Macroeconomic Drivers:
Domestic and International
The 2026 market is operating under a unique set of macroeconomic pressures that are both constraining supply and shifting demand.
Domestic Factors:
• Supply Scarcity: A confluence of costs — including elevated labor expenses and a 3.5%–4% increase in construction costs — has pushed new construction starts to multi-year lows. JLL reports that industrial and logistics deliveries in 2026 are expected to be 42% below 2023 peak levels. This supply crunch is providing a floor for rents in existing high-quality assets.
• Tariff and Trade Policy: Domestic manufacturing expansion has accelerated as firms seek to mitigate tariff-related costs and supply chain risks. This “reshoring” effort is a primary driver of industrial demand in the Midwest and Southeast (CBRE).
International Factors:
• Geopolitical Volatility: While the U.S. market is seen as a safe haven, global instability — including conflicts in Europe and the Middle East — continues to impact international capital flows. Investors are increasingly focusing on “deglobalization” trends, favoring domestic regional distribution hubs over gateway port cities that are more susceptible to international trade disruptions (PwC).

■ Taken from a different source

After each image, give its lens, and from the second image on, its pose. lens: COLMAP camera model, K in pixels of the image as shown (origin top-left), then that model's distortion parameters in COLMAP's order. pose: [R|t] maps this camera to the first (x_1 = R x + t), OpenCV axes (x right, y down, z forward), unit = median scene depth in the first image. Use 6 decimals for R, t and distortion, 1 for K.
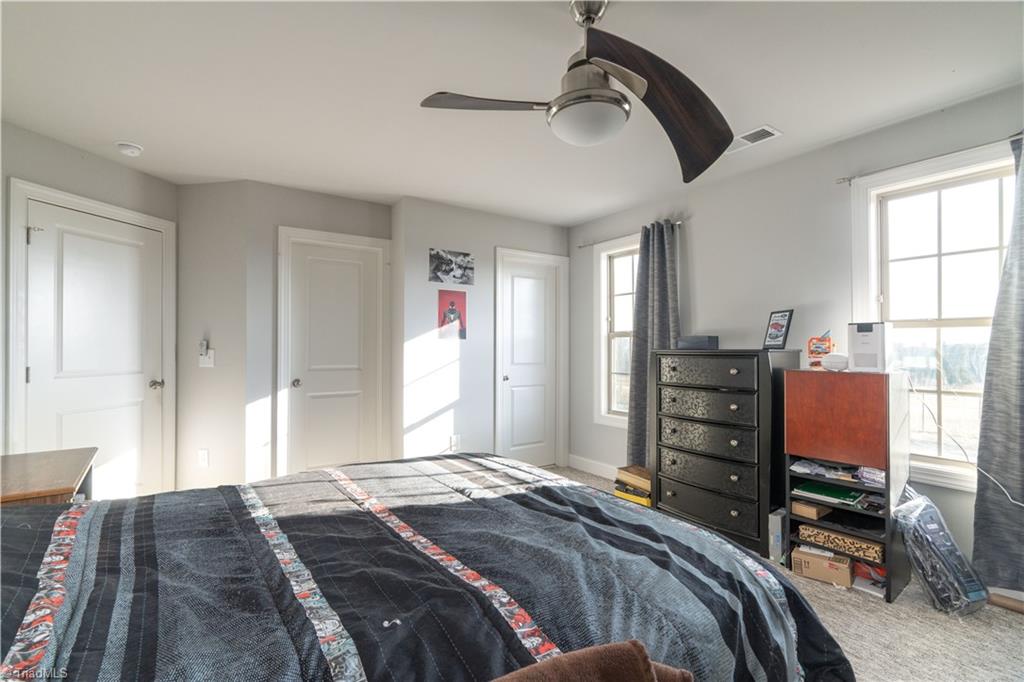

• The AI Boom: The global race for AI supremacy has made power the new most-valuable commodity in CRE. International and domestic tech firms are competing for industrial sites with heavy power infrastructure, creating a niche but highly lucrative sub-sector in data centers and flex-industrial space.
Conclusion
The state of the 2026 market is one of calculated entry. While the era of easy money is over, the stabilization of interest rates and a drying pipeline of new supply have created a favorable environment for well-capitalized investors. The focus has shifted from broad market betting to asset-specific selection, where location, power availability, and tenant credit-quality are the ultimate arbiters of value.
Primary Sources:
Altus Group: US Commercial Real Estate Transaction Analysis – Q4 2025
CBRE: 2026 U.S. Real Estate Market Outlook (Industrial & Multifamily)
Mortgage Bankers Association (MBA): 2026 CREF Forecast
J.P. Morgan: Commercial Term Lending Insights (February 2026)
JLL: Global Real Estate Outlook 2026
MSCI: Real Estate in Focus: US (January 2026)
PwC/ULI: Emerging Trends in Real Estate: Global 2026
Michael Packman is founder and CEO of Keystone National Properties (KNPRE), New York, N.Y.